In Trains Web-App (UI), view the artifacts in the experiment results ARTIFACTS tab, which includes the file path, file size, hash, and a clickable link to copy file URLs to the clipboard, or open HTML links in new browser tabs.

Pandas DataFrames

df = pd.DataFrame({'num_legs': [2, 4, 8, 0],
                   'num_wings': [2, 0, 0, 0],
                   'num_specimen_seen': [10, 2, 1, 8]},
                  index=['falcon', 'dog', 'spider', 'fish'])

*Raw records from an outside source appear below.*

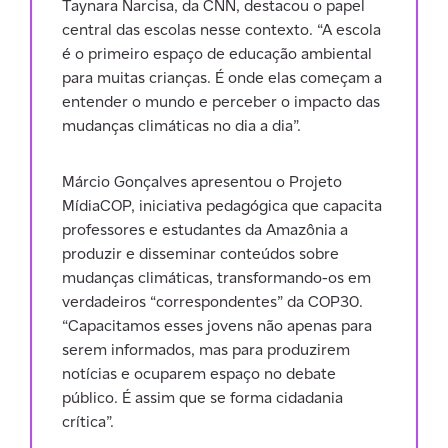
Taynara Narcisa, da CNN, destacou o papel
central das escolas nesse contexto. “A escola
é o primeiro espaço de educação ambiental
para muitas crianças. É onde elas começam a
entender o mundo e perceber o impacto das
mudanças climáticas no dia a dia”.
Márcio Gonçalves apresentou o Projeto
MídiaCOP, iniciativa pedagógica que capacita
professores e estudantes da Amazônia a
produzir e disseminar conteúdos sobre
mudanças climáticas, transformando-os em
verdadeiros “correspondentes” da COP30.
“Capacitamos esses jovens não apenas para
serem informados, mas para produzirem
notícias e ocuparem espaço no debate
público. É assim que se forma cidadania
crítica”.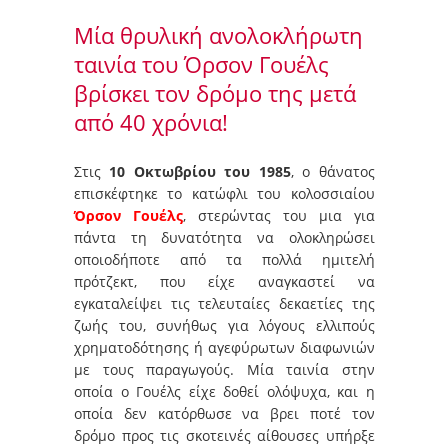
Μία θρυλική ανολοκλήρωτη
ταινία του Όρσον Γουέλς
βρίσκει τον δρόμο της μετά
από 40 χρόνια!
Στις
10 Οκτωβρίου του 1985
, ο θάνατος
επισκέφτηκε το κατώφλι του κολοσσιαίου
Όρσον Γουέλς
, στερώντας του μια για
πάντα τη δυνατότητα να ολοκληρώσει
οποιοδήποτε από τα πολλά ημιτελή
πρότζεκτ, που είχε αναγκαστεί να
εγκαταλείψει τις τελευταίες δεκαετίες της
ζωής του, συνήθως για λόγους ελλιπούς
χρηματοδότησης ή αγεφύρωτων διαφωνιών
με τους παραγωγούς. Μία ταινία στην
οποία ο Γουέλς είχε δοθεί ολόψυχα, και η
οποία δεν κατόρθωσε να βρει ποτέ τον
δρόμο προς τις σκοτεινές αίθουσες υπήρξε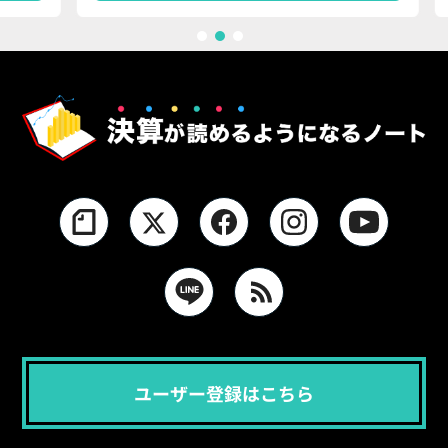
1
2
3
ユーザー登録はこちら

# Register Pandas object as artifact to watch
# (it will be monitored in the background and automatically synced and uploaded)
trains_logger.log_artifact('train', df, metadata={'counting': 'legs', 'max legs': 69})

Local files

# add and upload local file artifact
trains_logger.log_artifact('local file', 'samples/dancing.jpg')
# add and upload a link
trains_logger.log_artifact('HTML link', 'https://allegro.ai/')

Dictionaries

# add and upload dictionary stored as JSON
trains_logger.log_artifact('dictionary', df.to_dict())

Numpy arrays

# add and upload Numpy Object (stored as .npz file)
trains_logger.log_artifact('Numpy Eye', np.eye(100, 100))

Images

# add and upload Image (stored as .png file)
im = Image.open('samples/dancing.jpg')
trains_logger.log_artifact('pillow_image', im)

Folders

# add and upload a folder, artifact_object should be the folder path
trains_logger.log_artifact('local folder', 'samples/')

Use wildcards to select files in a folder to store as artifacts.

# add and upload a wildcard
trains_logger.log_artifact('local folder', 'samples/*.jpg')

Track hyperparameters

Use TrainsLogger.log_hyperparams to track hyperparameters, passing a parameter dictionary as the argument.

# Create a dictionary of parameters
parameters_dict = { 'learning_rate': 0.001, 'batch_size': 100, 'display_step': 1,
    'model_path': "/tmp/model.ckpt", 'n_hidden_1': 256, 'n_hidden_2': 256 }

trains_logger.log_hyperparams(parameters_dict)

Trains methods and TrainsLogger

To use any Trains methods, chain the PyTorch Lightning experiment property to the TrainsLogger object, and then chain a Trains method or property.

# Chaining the trains method 
trains_logger.experiment.<trains_method>

For example, call Trains explicit reporting methods (see the Explicit Reporting tutorial), and Task execution scheduling.

Example: Explicit Reporting

For example, a confusion matrix.

confusion = np.random.randint(10, size=(10, 10))

trains_logger.experiment.get_logger().report_surface(title="example confusion matrix", 
    series="series", iteration=1, matrix=confusion)

In Trains Web-App (UI), view the confusion matrices in the experiment results PLOTS tab.

Example: Task scheduling

To use the Trains methods for Task cloning and enqueuing to a worker using Trains Agent.

For example, if a trains-agent worker daemon is running and listening to the MyQueue queue, clone the Task (experiment) whose ID is 098d39a7508d4d9faa2b1b7fbb6e9ee3 and enqueue the cloned Task to run.

cloned_task = trains_logger.experiment.clone(source_task='098d39a7508d4d9faa2b1b7fbb6e9ee3',
    name='cloned_task')

trains_logger.experiment.enqueue(task=cloned_task,queue_name='MyQueue')

When this code runs, a Task (experiment) named cloned_task is created, and enqueued. The trains-agent daemon listening to the MyQueue queue fetches the cloned Task, and executes it.